What do you do when your partner has suddenly become alcoholic, indulges in gambling, or practices infidelity? Do you swift into the narrative of revenge mission? Can two wrongs make right? The late Bishop Desmond Tutu once said, “an eye for an eye makes the world full of blind people.” So what is the way out?

As the first step towards solution, bear in mind that the venom of your action is primarily injurious to your life; first as consequence before hurting anyone else. If it is alcohol, it slowly damages the liver. If it is gambling, the psyche is at risk and if it is sexual promiscuity, the STIs  and soul-ties are lurking.

Secondly, consideration must be given to the foundation of the courtship/marriage. If you meet your partner as a victim to any of these malaises, then you need to exercise more patience if you’re convinced to remain. However, if it is a sudden indulgence, then there must be a reason, which will require you to decipher.

In order to tackle this menace, one needs to come to terms with the language of tact. This does not mean you become a doormat to your husband; it does mean that you become wise and smart. On Television the other day, I listened to how a woman won her husband over against alcohol. Each time the man steps in, rather than nagging, or playing the revenge drama, she simply performed her role as a wife; serves the meal, get everything set for bath and pulled off his wears. Awhile later, the returning home from office turned out to be quite early than usual. Some months later he reeks less and less of alcohol until that influence completely vanished. Later, he testified that the extra ordinary love she demonstrated gradually made him longed to come home to be with her. 

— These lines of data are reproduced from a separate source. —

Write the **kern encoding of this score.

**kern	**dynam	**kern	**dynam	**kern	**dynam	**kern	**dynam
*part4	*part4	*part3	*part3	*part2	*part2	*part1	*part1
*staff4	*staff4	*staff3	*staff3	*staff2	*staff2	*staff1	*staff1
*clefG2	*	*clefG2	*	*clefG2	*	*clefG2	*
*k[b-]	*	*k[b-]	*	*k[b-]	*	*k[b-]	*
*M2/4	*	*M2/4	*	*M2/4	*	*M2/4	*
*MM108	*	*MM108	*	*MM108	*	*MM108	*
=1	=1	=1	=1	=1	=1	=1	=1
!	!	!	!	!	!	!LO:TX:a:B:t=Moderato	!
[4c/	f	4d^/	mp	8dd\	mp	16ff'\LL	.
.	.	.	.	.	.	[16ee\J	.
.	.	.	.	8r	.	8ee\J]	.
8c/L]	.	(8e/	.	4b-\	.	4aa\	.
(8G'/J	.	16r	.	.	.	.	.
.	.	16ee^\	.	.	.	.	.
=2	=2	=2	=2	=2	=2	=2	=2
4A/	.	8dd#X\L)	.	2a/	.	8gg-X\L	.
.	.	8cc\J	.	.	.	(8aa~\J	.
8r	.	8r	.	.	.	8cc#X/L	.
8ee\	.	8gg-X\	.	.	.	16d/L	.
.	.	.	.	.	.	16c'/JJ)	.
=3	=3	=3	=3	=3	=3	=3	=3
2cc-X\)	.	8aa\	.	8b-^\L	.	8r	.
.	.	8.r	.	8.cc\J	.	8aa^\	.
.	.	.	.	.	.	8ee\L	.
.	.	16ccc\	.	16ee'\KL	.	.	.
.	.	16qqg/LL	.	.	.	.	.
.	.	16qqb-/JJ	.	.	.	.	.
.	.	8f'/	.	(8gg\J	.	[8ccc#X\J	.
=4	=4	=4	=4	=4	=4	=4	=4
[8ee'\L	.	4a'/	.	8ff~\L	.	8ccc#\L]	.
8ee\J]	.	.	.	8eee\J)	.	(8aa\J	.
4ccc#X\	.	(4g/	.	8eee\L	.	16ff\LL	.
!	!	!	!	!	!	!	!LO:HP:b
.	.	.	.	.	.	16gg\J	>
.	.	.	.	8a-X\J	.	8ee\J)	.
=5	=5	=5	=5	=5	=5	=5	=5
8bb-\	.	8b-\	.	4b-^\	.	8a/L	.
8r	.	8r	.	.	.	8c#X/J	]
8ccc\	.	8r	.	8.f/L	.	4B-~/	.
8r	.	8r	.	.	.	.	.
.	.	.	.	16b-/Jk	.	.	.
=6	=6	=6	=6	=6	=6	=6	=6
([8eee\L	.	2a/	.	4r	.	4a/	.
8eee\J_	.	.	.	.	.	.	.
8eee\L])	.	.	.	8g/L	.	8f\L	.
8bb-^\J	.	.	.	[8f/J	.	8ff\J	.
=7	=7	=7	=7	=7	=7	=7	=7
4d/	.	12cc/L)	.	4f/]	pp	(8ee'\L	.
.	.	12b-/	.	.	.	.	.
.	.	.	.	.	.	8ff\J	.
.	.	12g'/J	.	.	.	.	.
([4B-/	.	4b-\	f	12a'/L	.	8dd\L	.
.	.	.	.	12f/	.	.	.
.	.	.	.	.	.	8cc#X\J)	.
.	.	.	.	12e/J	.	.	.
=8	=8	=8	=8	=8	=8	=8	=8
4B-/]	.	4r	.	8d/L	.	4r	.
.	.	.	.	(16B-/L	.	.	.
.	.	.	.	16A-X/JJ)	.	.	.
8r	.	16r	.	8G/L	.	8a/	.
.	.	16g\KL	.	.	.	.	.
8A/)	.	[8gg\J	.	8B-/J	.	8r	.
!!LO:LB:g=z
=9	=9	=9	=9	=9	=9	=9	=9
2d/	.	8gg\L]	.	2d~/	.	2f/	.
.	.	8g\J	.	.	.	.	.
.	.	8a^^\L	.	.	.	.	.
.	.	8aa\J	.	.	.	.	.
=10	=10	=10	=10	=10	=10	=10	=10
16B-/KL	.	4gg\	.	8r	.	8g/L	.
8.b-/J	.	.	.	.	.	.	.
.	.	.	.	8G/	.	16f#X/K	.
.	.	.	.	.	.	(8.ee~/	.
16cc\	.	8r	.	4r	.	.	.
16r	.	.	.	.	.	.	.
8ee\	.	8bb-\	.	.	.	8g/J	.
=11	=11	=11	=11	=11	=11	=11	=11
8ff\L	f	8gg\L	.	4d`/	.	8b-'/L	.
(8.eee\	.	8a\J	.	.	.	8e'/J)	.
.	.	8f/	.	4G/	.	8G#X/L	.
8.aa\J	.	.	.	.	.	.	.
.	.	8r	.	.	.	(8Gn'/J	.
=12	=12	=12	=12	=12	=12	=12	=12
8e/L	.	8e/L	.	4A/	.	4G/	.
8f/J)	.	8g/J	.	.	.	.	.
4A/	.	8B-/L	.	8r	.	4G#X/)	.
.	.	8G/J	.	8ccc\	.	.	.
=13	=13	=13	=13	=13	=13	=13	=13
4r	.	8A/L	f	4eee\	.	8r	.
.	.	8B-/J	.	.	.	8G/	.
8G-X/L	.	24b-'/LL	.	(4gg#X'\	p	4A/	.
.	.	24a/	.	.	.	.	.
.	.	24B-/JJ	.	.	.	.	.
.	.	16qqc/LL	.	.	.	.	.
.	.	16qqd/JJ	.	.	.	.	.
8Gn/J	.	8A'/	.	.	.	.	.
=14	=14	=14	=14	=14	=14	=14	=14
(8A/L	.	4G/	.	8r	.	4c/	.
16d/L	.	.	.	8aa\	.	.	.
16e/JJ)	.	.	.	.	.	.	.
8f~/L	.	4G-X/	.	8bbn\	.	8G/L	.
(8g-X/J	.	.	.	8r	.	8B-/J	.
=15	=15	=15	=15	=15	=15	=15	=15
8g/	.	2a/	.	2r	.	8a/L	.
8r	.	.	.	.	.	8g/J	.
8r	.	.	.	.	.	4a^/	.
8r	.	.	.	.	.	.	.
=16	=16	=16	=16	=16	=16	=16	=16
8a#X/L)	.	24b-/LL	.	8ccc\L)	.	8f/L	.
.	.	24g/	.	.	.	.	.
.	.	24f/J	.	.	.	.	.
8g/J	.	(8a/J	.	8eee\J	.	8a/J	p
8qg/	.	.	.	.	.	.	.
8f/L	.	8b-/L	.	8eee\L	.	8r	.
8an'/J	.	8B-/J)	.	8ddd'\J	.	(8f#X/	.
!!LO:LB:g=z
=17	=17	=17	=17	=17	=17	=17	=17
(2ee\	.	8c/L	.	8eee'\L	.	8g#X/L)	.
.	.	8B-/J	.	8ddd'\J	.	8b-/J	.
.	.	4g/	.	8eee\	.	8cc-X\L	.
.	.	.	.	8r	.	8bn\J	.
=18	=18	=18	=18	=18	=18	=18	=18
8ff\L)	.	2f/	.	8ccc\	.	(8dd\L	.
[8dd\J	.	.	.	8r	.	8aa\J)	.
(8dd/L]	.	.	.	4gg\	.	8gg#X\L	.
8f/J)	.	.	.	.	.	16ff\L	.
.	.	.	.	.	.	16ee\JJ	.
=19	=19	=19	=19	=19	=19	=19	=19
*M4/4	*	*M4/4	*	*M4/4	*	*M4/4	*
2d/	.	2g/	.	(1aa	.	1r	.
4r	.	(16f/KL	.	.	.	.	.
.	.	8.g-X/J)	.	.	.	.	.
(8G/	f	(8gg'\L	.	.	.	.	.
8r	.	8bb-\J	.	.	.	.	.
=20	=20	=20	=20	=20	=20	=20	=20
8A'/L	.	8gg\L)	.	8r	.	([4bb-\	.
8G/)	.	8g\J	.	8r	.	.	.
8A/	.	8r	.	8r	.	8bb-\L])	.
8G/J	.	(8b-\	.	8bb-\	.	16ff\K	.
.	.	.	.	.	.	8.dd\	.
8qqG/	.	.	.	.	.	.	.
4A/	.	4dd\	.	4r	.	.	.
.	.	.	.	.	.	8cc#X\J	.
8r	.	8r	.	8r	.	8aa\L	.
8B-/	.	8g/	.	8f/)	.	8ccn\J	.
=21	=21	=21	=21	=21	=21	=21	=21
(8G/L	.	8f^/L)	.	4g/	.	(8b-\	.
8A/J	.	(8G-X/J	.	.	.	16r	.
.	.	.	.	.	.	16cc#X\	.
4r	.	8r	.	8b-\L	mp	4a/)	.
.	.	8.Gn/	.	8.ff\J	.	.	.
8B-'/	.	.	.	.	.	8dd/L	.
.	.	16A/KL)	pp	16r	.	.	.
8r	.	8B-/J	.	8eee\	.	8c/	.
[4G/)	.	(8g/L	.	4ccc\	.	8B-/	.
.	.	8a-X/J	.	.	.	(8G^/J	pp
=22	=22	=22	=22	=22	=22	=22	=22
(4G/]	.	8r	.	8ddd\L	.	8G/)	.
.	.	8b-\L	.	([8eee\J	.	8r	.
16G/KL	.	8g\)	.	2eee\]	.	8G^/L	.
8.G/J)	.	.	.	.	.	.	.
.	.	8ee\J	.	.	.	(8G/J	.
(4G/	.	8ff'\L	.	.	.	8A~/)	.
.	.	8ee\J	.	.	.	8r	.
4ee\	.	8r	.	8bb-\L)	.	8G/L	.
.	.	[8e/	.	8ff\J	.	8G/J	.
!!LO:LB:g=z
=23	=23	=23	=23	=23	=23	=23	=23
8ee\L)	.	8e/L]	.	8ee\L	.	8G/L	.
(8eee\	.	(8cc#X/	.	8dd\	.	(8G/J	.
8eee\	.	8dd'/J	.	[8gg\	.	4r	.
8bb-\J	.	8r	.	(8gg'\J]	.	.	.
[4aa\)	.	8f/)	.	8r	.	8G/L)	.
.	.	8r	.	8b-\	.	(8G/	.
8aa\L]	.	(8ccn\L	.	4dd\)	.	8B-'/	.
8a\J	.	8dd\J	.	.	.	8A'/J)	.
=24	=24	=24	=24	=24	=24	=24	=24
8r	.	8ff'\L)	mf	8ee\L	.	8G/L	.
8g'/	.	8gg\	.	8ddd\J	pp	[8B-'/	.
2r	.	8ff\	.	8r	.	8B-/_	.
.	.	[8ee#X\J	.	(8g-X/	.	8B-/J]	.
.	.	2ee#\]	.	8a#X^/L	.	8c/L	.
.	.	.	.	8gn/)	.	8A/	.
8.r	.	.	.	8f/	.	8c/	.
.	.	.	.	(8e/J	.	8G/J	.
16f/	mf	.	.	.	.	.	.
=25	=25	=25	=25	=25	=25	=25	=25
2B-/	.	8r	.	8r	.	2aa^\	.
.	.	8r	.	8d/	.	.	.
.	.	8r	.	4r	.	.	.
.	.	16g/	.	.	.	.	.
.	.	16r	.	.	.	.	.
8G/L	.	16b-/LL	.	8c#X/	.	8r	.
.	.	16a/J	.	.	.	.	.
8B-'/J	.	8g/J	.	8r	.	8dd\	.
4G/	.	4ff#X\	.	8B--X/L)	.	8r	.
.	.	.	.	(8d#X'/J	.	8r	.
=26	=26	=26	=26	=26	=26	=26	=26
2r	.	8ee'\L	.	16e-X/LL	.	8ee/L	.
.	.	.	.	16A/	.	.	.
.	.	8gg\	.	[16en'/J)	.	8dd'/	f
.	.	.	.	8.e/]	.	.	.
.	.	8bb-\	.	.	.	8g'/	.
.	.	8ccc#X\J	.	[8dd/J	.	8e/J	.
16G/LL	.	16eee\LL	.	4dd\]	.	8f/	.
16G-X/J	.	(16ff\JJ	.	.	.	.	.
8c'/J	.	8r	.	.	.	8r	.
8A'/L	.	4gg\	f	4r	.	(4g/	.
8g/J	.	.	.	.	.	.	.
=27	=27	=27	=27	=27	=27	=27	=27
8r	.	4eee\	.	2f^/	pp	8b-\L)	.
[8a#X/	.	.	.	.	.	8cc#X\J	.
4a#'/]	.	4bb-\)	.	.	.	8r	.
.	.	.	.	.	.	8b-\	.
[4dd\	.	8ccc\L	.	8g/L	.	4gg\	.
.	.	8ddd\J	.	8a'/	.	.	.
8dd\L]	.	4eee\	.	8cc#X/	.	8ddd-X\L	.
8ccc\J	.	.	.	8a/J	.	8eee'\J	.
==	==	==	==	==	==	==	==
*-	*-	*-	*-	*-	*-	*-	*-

If you have done all you could yet to no avail then try once more, and while you do, communicate your grievance to your spouse under bedroom closed door. If all these fail, then you have done your part and the law of Karma will judge you right. Once a woman told me how she had put up with her husband’s baggage for years. That is the lily she chose to offer against a thorn for a playboy husband. The man wouldn’t just budge. Alas, the man ended up with HIV/AIDS and passed on some 20-years back, leaving the wife and their son not only alive, but HIV/AIDS free today. Yes I believe that nature has a way of judging people who offer lily in place of a thorn, and nature will judge you right if you keep to the path of wisdom.